:: Text for analysis

Dire Circumstances

Bush’s prime-time address to the nation calls for urgent but measured action. Stabilize, protect your jobs, mortgages and credit and leave the regulatory redesign for later. Invites the presidential candidates in for talks with congressional candidates, financial leaders Thursday. Unorthodox, maybe unprecedented, but these are not normal times. Both are senators with a currently enhanced authority as party standard bearers, and this is a chance to show their ability to place our interests ahead of theirs. One of them will end up owning it, and all of us will end up owning one of them along with it.

Awaiting “stunt” denunciations. Also, some actual speech coverage. Meanwhile, here’s the latest re the big meeting. Turns out Obama has accepted. Stunt denunciation No. 1 as ABC posits the Bush confab could be a ploy to help McCain. I think it’s more likely a ploy to get something done and arrive at a consensus after the initial Paulson plan took fire and the whole process appeared in danger of being subjected to congressional business as usual.

::::
:: Dataset excerpt

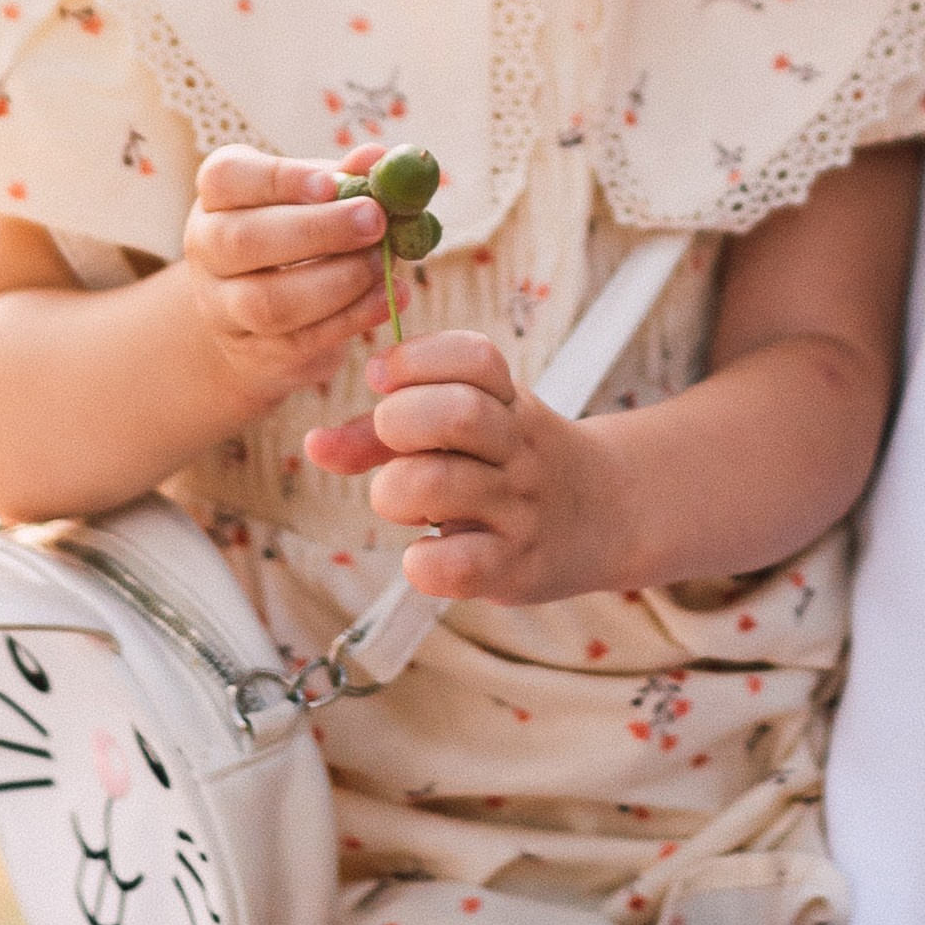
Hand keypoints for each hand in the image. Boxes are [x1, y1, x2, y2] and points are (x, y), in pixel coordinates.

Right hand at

::::

→ Work instruction:
Reproduce the passage of the text on Bush's prime-time address starting at "Dire Circumstances" and ending at "along with it.", substituting "governors" for "senators".

→ Solution to the exercise:
Dire Circumstances

Bush’s prime-time address to the nation calls for urgent but measured action. Stabilize, protect your jobs, mortgages and credit and leave the regulatory redesign for later. Invites the presidential candidates in for talks with congressional candidates, financial leaders Thursday. Unorthodox, maybe unprecedented, but these are not normal times. Both are governors with a currently enhanced authority as party standard bearers, and this is a chance to show their ability to place our interests ahead of theirs. One of them will end up owning it, and all of us will end up owning one of them along with it.